**TAREFA**
Pode transcrever, palavra por palavra, o trecho da notícia sobre o pastor que vai de "De acordo com" até "de seus genitais.", inclusive?

**TRECHO DO TEXTO**
■ ■ ■ ■

Uma decisão da Justiça deu liberdade nesta sexta-feira (26) ao pastor evangélico acusado de abuso sexual contra três fiéis e que, além disso, praticava circuncisões com tesouras, gaze e analgésicos, confirmaram fontes oficiais.


O juiz decidiu, como medida cautelar, que o pastor está proibido de se aproximar e de agredir as vítimas do processo. Ele estava preso desde a quarta-feira.

O suspeito, de sobrenome Gutiérrez, tem 44 anos. Ele é acusado de abusar sexualmente de dois nicaraguenses e um menor de idade.

Uma das vítimas, identificada somente pelo sobrenome Arroliga, denunciou que teve seu órgão sexual mutilado durante uma circuncisão feita pelo pastor com tesouras, analgésicos e gaze. Ele revelou que o pastor o “ungiu 80 vezes” aplicando óleo em seus genitais, e que, além disso, praticou sexo oral.

O homem era pastor em uma igreja na comunidade de Santa Cruz, província de Guanacaste, a cerca de 250 quilômetros de San José.

De acordo com os testemunhos, Gutiérrez abusou sexualmente de pelo menos quatro pessoas, uma delas menor de idade, com a justificativa de expulsar o demônio de seus corpos por meio da unção de seus genitais.


José Flores
, supervisor nacional da Igreja de Deus Evangelho Completo, disse na terça-feira ao jornal local “Extra” que o pastor foi suspenso após reconhecer que tinha realizado uma circuncisão sem ser médico.

■ ■ ■ ■

**DADOS FORNECIDOS**
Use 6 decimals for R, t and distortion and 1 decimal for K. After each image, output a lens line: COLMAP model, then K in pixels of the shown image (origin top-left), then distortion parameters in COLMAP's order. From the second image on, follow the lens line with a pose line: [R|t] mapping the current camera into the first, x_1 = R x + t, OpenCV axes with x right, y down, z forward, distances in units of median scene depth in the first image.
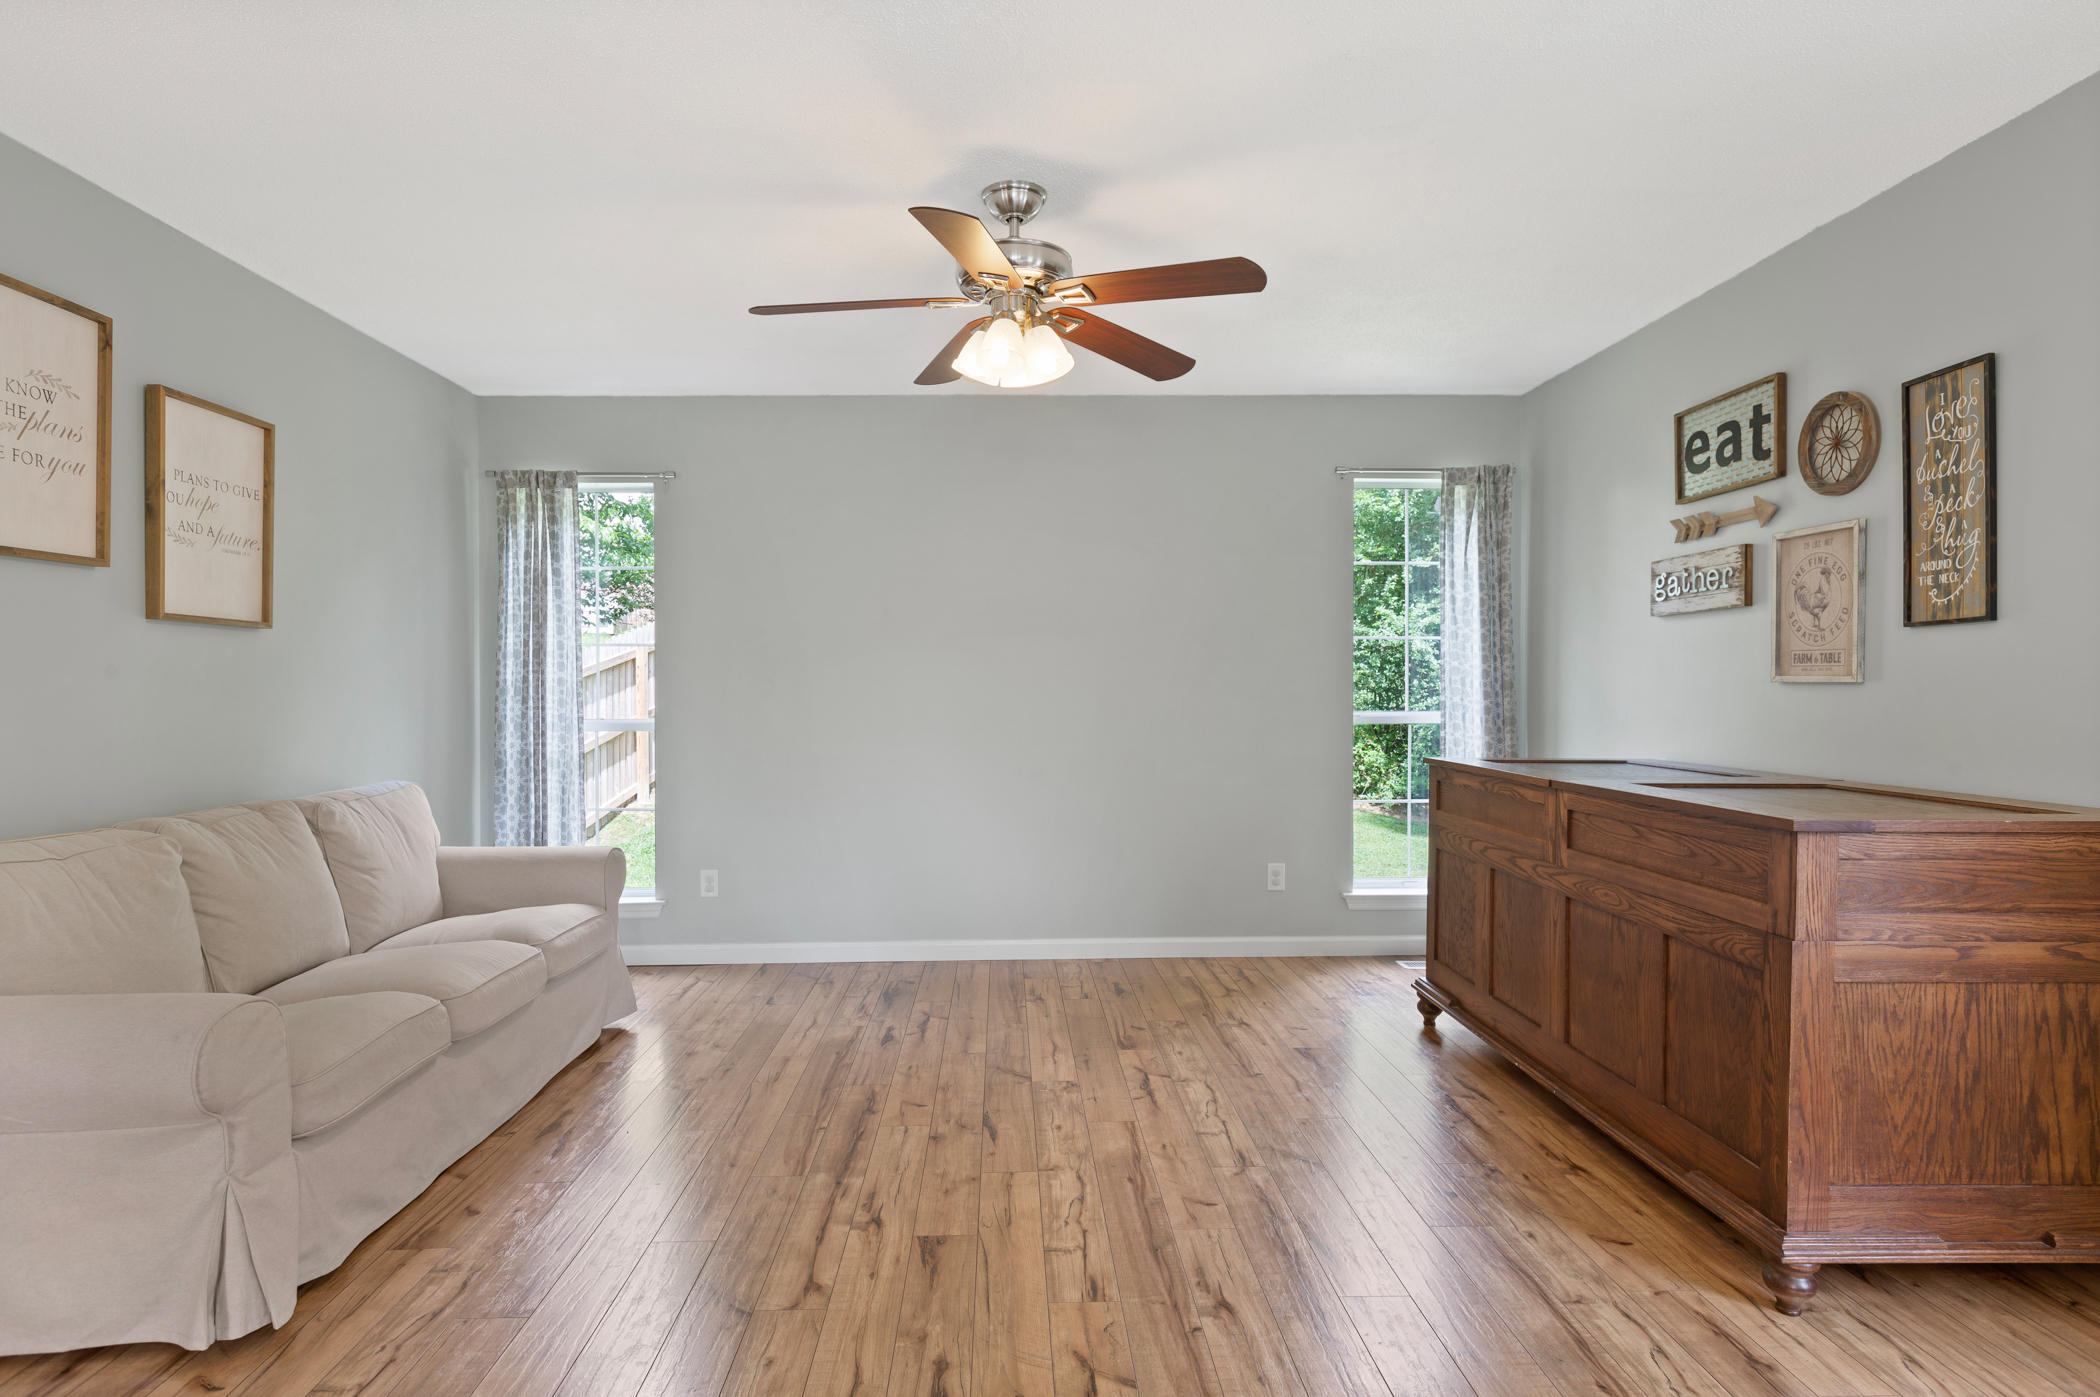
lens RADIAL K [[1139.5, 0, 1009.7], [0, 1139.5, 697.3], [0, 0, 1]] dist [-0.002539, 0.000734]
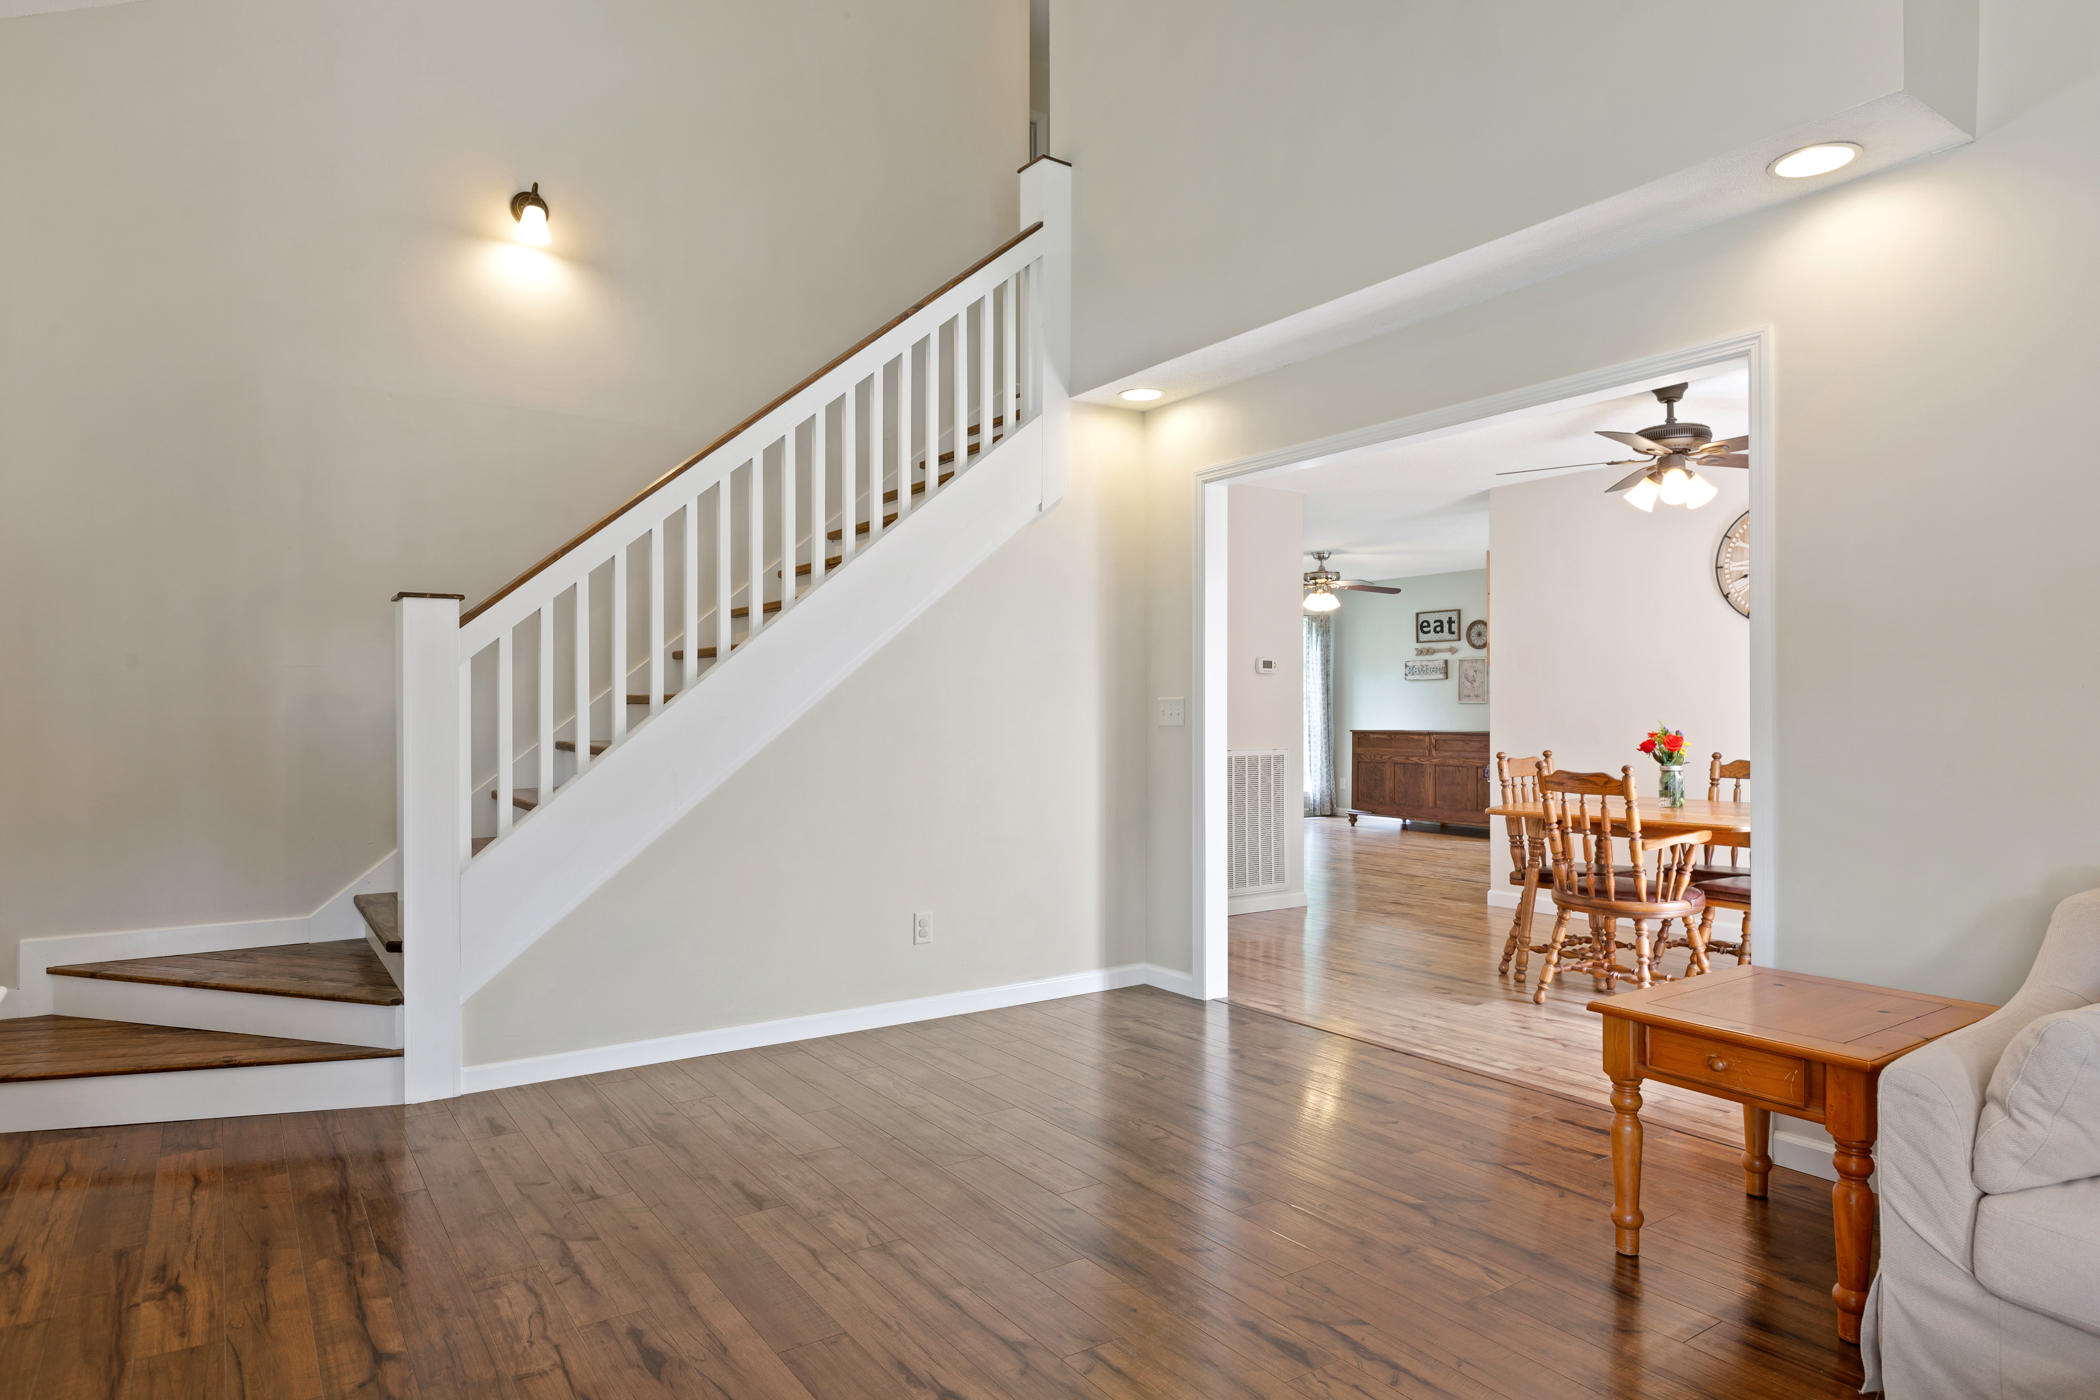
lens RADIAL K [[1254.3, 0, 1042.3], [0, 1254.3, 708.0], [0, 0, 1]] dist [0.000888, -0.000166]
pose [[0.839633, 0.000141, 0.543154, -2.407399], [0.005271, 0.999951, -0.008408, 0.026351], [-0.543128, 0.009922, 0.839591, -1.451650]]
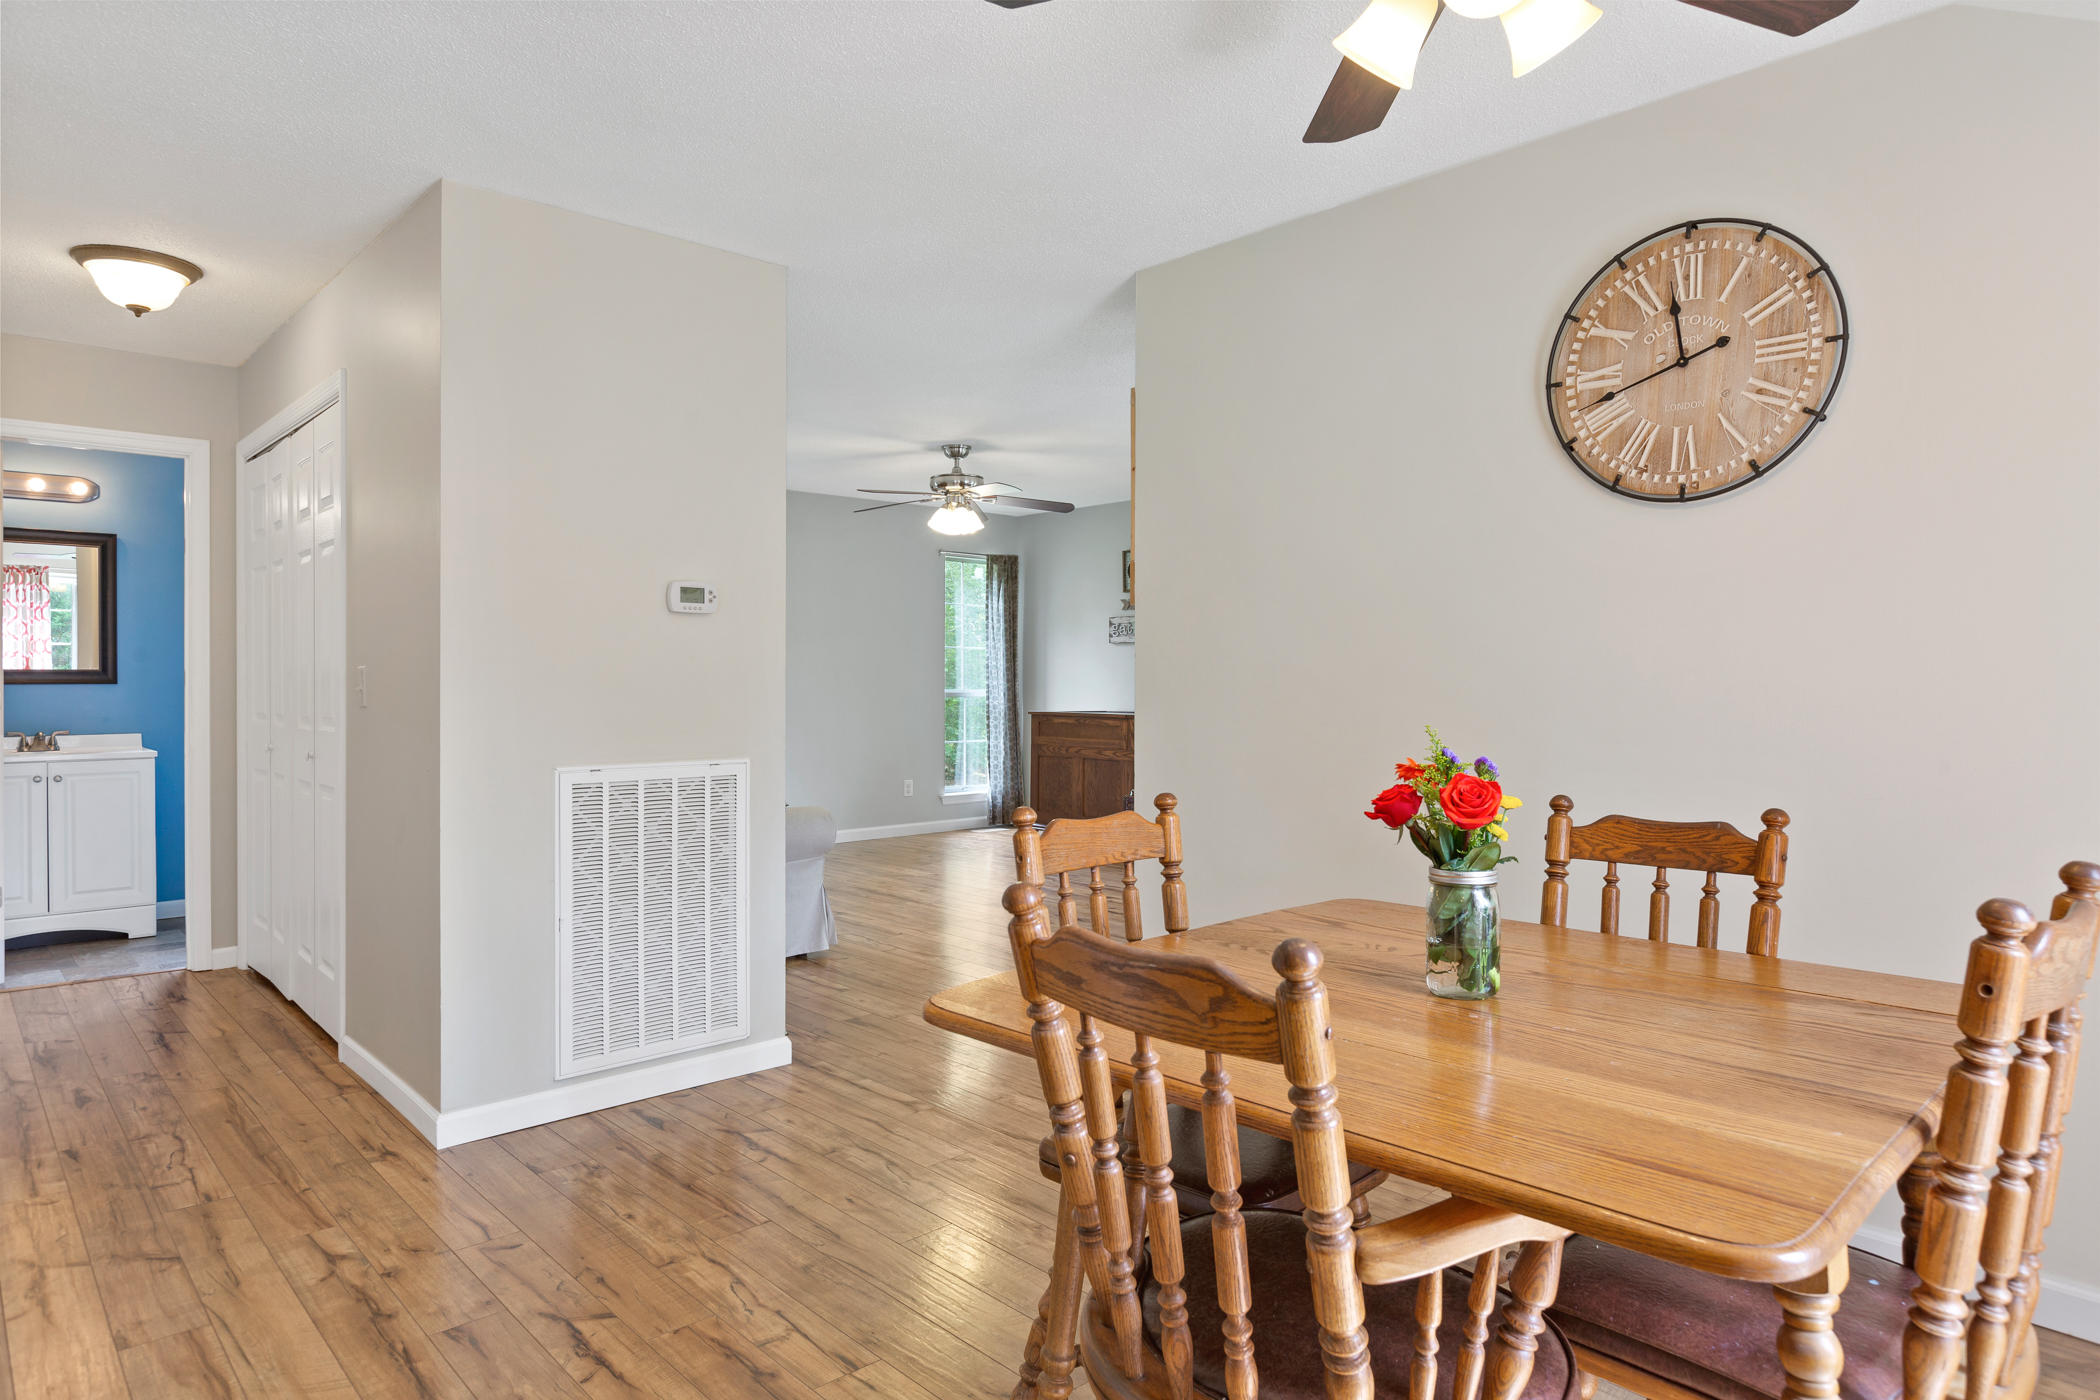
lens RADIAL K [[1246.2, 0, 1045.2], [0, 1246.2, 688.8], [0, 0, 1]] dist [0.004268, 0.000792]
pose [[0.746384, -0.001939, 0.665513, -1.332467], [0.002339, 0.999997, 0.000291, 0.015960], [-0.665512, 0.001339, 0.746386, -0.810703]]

■ ■ ■ ■

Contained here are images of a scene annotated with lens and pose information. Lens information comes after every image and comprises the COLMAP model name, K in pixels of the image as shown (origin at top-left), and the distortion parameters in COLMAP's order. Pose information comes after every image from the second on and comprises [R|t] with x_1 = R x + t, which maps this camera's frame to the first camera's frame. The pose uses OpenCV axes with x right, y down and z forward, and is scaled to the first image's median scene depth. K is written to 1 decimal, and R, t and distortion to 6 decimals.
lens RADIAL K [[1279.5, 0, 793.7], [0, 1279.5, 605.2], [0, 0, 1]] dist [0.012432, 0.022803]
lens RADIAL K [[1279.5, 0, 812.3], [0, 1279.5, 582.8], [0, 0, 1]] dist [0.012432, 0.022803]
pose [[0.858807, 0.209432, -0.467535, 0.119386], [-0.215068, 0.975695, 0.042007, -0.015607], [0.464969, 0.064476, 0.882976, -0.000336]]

■ ■ ■ ■

**RESPOSTA**
De acordo com os testemunhos, Gutiérrez abusou sexualmente de pelo menos quatro pessoas, uma delas menor de idade, com a justificativa de expulsar o demônio de seus corpos por meio da unção de seus genitais.